▸ **THE TASKS**:
**a)** In the design notes on the manager, what happens to the kresd processes if the manager crashes?
**b)** Carry on with the design notes on the manager's error handling, picking up after their final sentence.

Our main design goal is, that the manager MUST NOT BE a required component. Domains must be resolveable even in the absense of the manager. We want this, because of backwards compatibility with the way kresd
has worked before. But another good reason is that kresd
has been battle tested and is reasonably reliable. We can't say the same about manager as we do not have practical experiences with it at the time of writing.
This goal leads to usage of external service managers like systemd. Manager is therefore "just" a tool for configuring service managers. If we crash, the kresd
's will keep running.
Majority of errors can meaningfully happen only when changing configuration which we do at different lifecycle stages of manager. We are changing configuration of the service managers on manager's startup and shutdown, and when change of configuration is requested (by a signal or HTTP request). Each of these situations can have a different error handling mechanisms to match user's expectations.
Additional to the errors mentioned above, we can sometimes detect, that future configuration changes will fail. Manager has a periodic watchdog monitoring health of the system and detecting failures before they actually happen.

▸ **Dataset excerpt**:
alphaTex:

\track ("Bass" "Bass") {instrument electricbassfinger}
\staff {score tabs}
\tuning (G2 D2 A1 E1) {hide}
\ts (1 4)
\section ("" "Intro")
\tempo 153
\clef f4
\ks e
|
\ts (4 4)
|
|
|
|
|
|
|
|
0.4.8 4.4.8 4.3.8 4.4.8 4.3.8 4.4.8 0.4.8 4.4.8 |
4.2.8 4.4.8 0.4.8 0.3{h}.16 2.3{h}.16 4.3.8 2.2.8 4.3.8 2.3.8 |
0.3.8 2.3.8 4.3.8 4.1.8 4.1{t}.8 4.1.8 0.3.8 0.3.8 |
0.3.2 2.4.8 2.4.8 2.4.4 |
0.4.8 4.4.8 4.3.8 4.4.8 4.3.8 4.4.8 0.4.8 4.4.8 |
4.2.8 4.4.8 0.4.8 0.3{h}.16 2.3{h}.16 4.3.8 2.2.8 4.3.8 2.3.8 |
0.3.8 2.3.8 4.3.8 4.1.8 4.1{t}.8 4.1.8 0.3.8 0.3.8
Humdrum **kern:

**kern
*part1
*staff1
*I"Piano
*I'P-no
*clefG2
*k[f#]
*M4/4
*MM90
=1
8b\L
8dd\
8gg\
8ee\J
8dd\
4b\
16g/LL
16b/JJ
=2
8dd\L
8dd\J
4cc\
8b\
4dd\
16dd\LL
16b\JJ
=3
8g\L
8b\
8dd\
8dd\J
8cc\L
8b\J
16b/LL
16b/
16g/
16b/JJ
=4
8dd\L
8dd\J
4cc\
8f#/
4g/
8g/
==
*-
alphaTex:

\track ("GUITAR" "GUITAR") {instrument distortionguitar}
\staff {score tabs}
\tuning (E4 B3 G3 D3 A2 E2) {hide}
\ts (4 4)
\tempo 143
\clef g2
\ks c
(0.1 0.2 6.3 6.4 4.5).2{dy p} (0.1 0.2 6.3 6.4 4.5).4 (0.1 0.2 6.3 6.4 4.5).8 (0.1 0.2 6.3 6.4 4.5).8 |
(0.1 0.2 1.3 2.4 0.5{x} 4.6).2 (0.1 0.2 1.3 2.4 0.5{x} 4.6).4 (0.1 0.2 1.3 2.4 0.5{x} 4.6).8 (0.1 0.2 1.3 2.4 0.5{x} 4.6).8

▸ **THE RESULTS**:
**a)** They keep running.

**b)**
To sum it up, errors can be raised:
- on configuration changes
- during startup
- in response to a config change request
- on shutdown
- proactively from our periodic watchdog
All errors should be fatal. If something goes wrong, it's better to stop immediately before we make anything worse. Also, if we fail to start, the user will more likely notice.
All errors, that stem from the configuration change, should be reported and the manager should keep running. Before the actual change though, watchdog should be manually invoked.
All errors should be fatal. It does not make sense to try to correct any problems at that point.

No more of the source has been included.